Observability
Observability means you can understand what the system is doing from its outputs. Three pillars: logs, metrics, traces.
14.1 Logging
Structured logging
JSON format, not plain text. Include key fields in every log entry:
- timestamp, level, service, trace_id, request_id
- method, path, status, duration_ms
- user_id (where relevant)
Example:
{"ts":"2026-03-25T12:00:00Z","level":"info","service":"user-api","trace_id":"abc123",
"request_id":"req-456","method":"POST","path":"/users","status":201,"duration_ms":45}
Log levels
- DEBUG: detailed dev info (disabled in production).
- INFO: normal operations.
- WARNING: unexpected but handled (e.g. retried request).
- ERROR: failure needing attention.
- CRITICAL: system-level failure.
Sensitive data
Never log passwords, tokens, credit cards, PII. Mask: email: u***@example.com.
14.2 Metrics (RED method)
Track per service: - Rate: requests per second. - Error rate: % of requests returning 5xx. - Duration: p50, p95, p99 latency.

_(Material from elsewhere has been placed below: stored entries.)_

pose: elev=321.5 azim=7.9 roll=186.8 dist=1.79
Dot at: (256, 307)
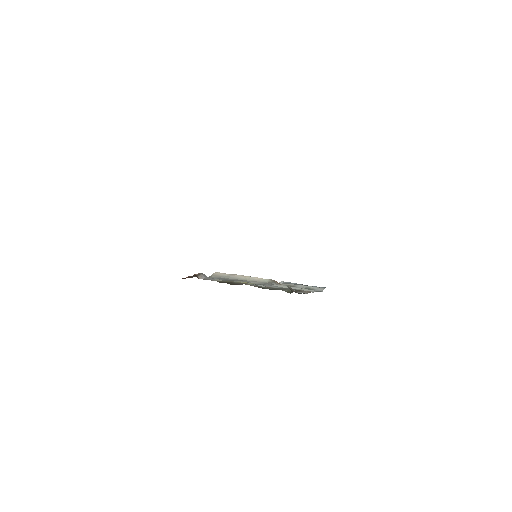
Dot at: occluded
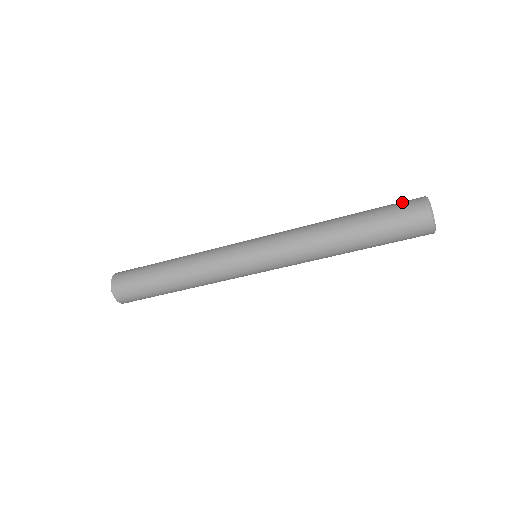
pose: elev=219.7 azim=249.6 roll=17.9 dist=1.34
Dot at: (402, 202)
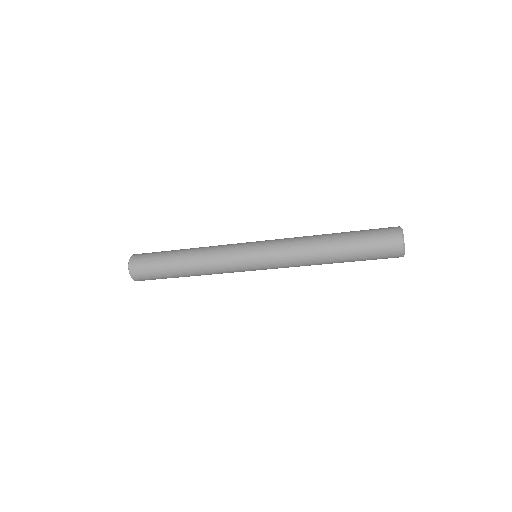
Dot at: (381, 228)
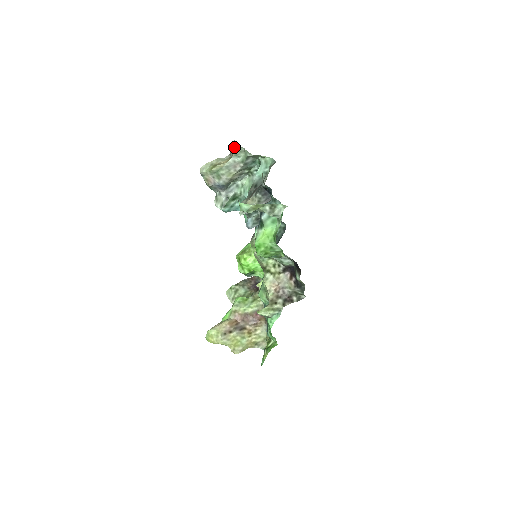
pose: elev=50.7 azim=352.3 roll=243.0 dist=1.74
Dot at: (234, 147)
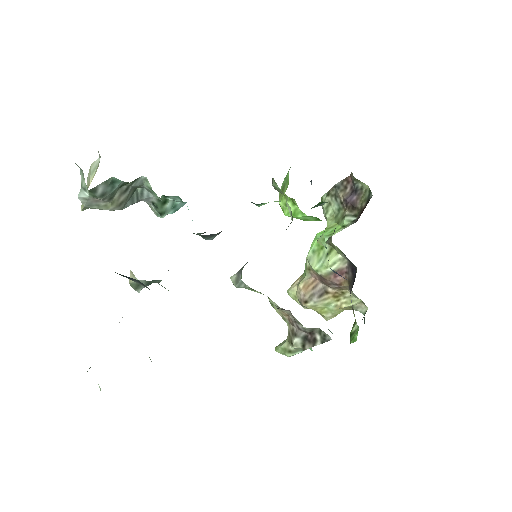
Dot at: occluded
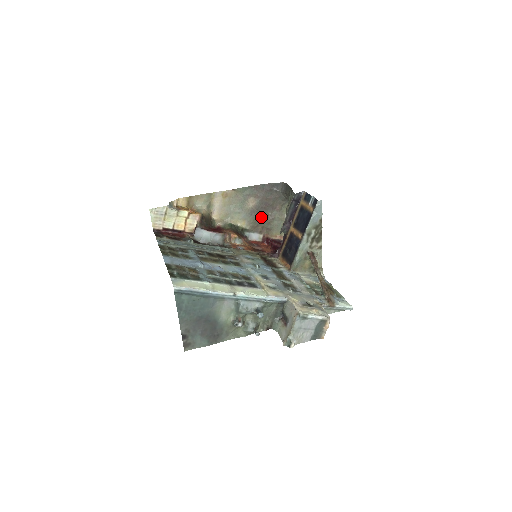
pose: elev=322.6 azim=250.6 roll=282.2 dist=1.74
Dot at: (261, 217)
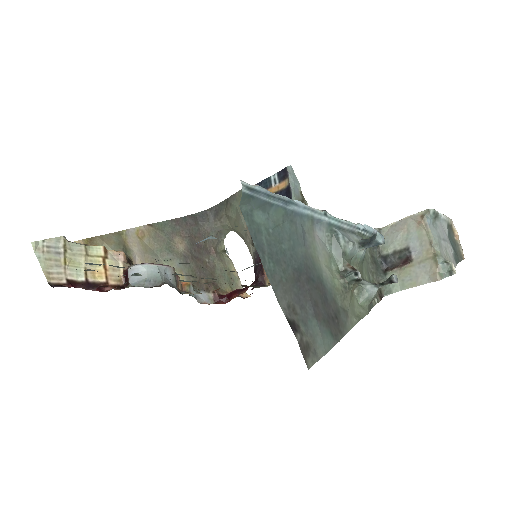
Dot at: (199, 266)
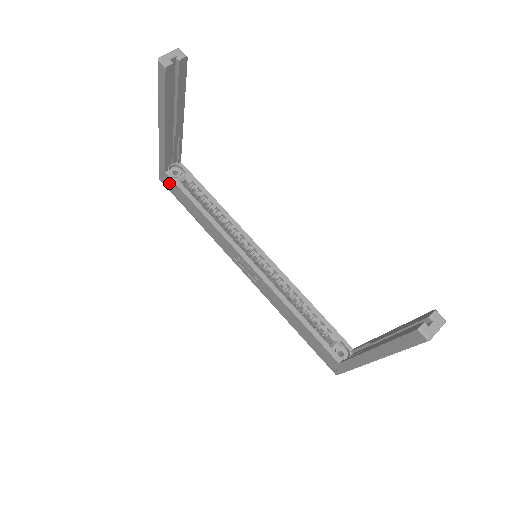
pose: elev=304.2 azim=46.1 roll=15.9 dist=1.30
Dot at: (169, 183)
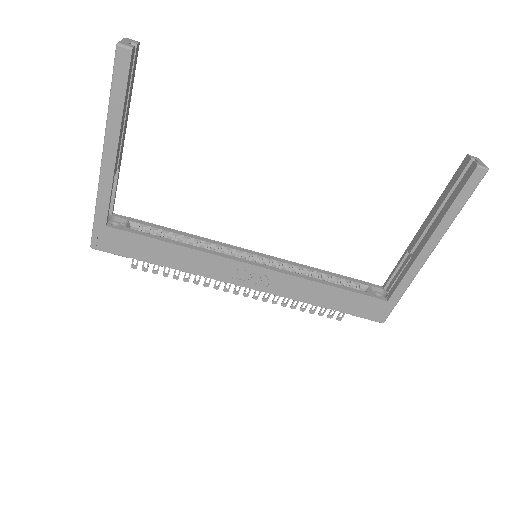
Dot at: (113, 239)
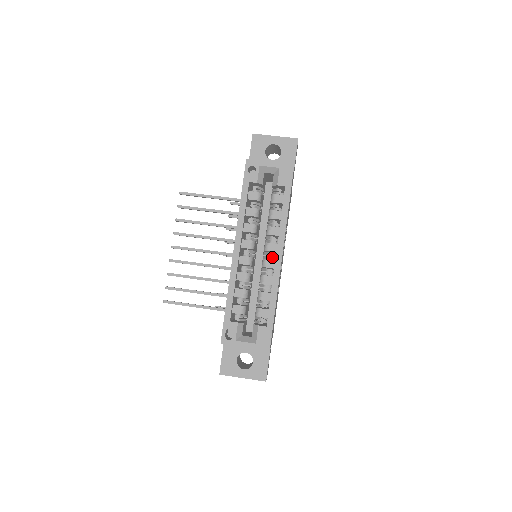
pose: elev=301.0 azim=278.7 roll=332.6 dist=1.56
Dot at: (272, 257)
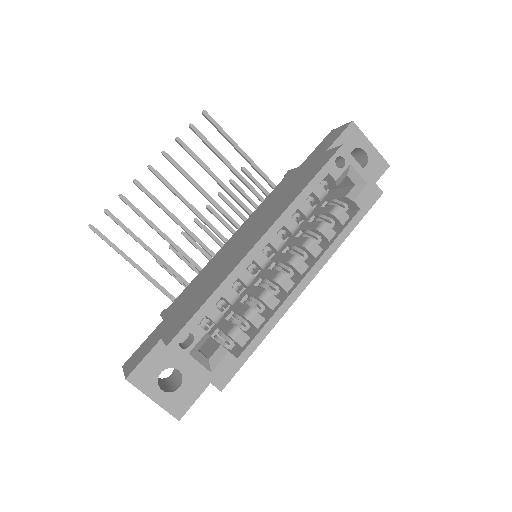
Dot at: (291, 276)
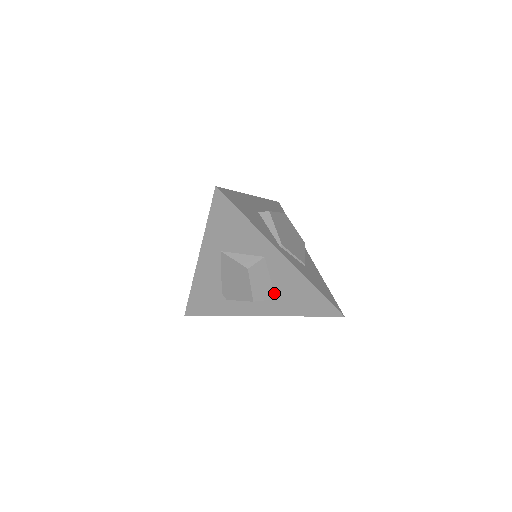
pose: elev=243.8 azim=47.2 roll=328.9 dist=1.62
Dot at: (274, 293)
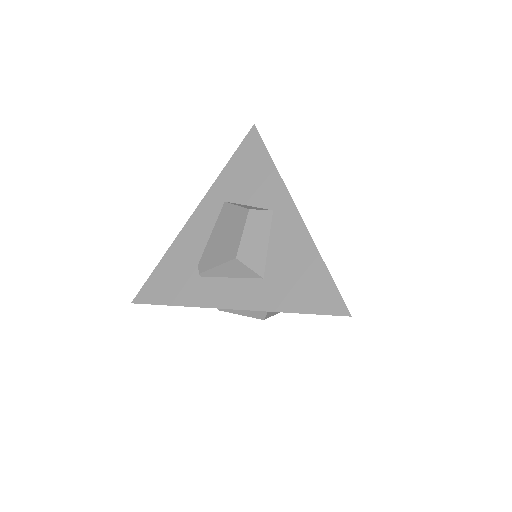
Dot at: (265, 268)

Also track: - Active connections (WebSocket servers, DB pool usage). - Queue depth (backpressure signal). - Business metrics: orders/min, signups/hour.
Tools: Prometheus + Grafana (open-source), Datadog (SaaS), CloudWatch (AWS).
14.3 Distributed Tracing
One user request may go through 5 services. A trace connects all of them.

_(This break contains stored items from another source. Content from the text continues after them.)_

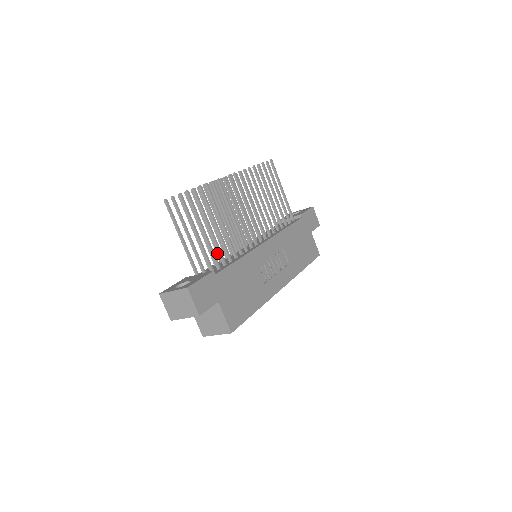
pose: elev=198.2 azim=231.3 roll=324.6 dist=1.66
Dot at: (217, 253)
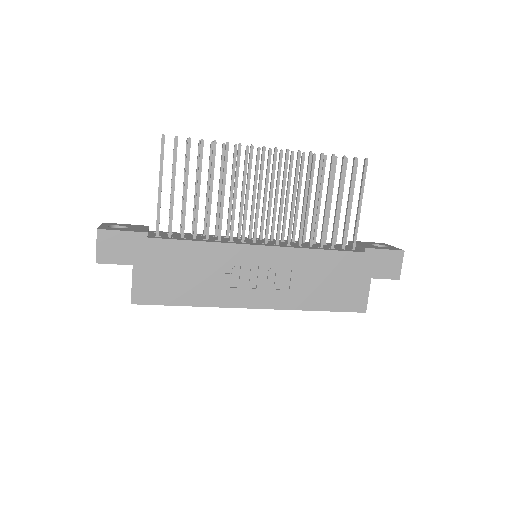
Dot at: (204, 224)
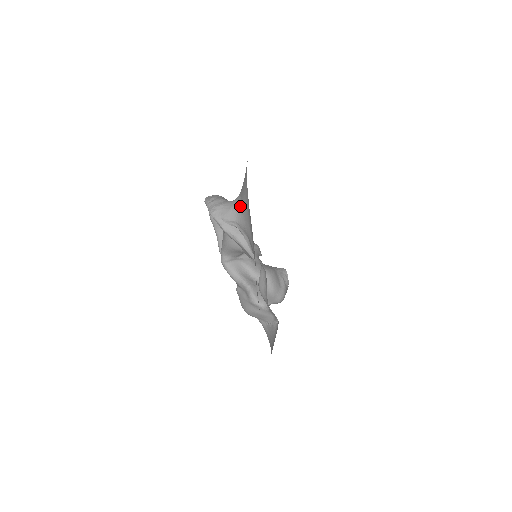
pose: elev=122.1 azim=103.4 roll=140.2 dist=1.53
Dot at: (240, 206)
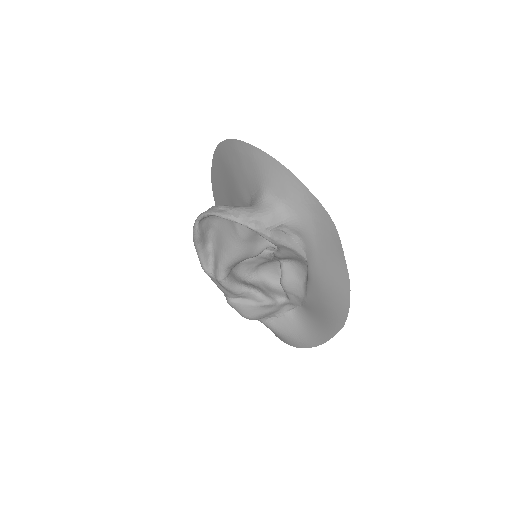
Dot at: (285, 206)
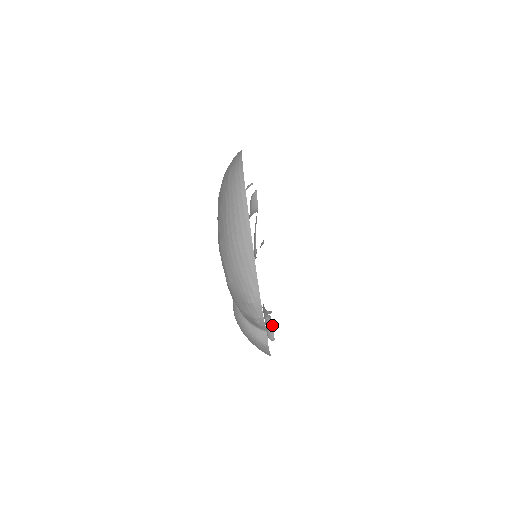
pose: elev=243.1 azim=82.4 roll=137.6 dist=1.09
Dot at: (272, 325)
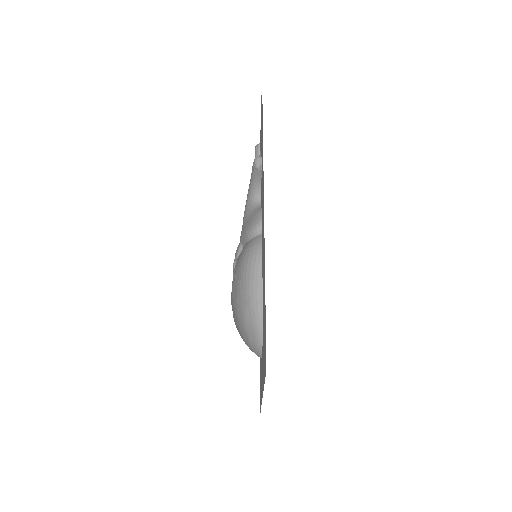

- Each request gets a unique
trace_idat the edge. - Each service adds a span (operation name, start time, duration, status).

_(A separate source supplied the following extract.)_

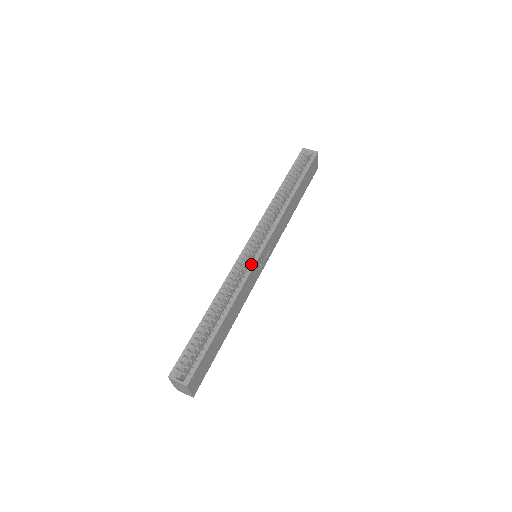
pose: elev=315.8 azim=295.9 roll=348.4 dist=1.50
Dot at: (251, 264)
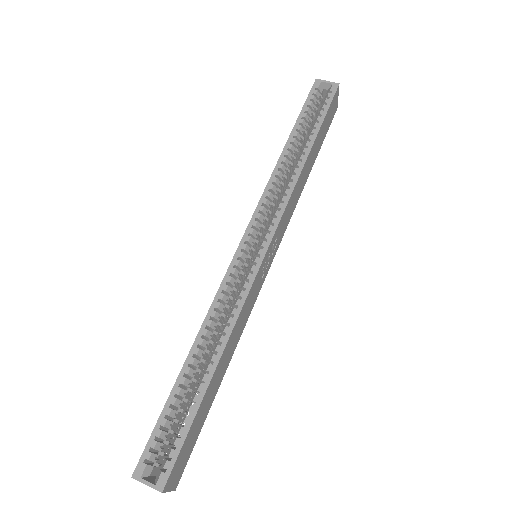
Dot at: (250, 276)
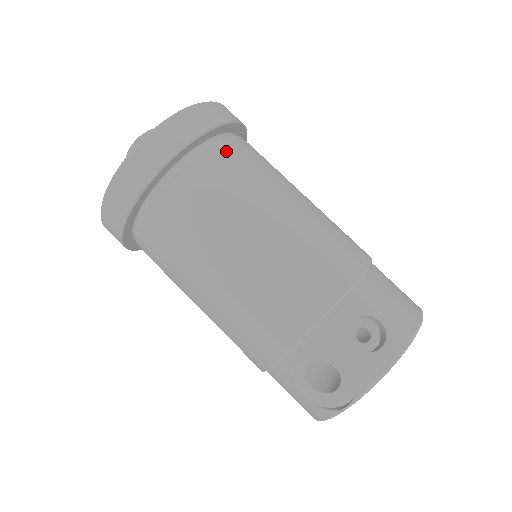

- Spans form a tree. Parent span = full request. Child spans = individual operations.
- Propagate trace context via HTTP headers (
traceparent, W3C standard).
Tools: Jaeger, Zipkin, Tempo (open-source), Datadog APM (SaaS). Standard SDK: OpenTelemetry (vendor-neutral, use for all new projects).
14.4 Edge Observability
Observe the edge layer specifically:
API Gateway metrics
- Request count per route.
- Error rate per route.
- Authentication failure rate.
- Rate limit triggers.
Load Balancer metrics
- Healthy vs. unhealthy backend count.
- Connections per backend.
- Request distribution evenness.
- Backend response time (not just LB response time).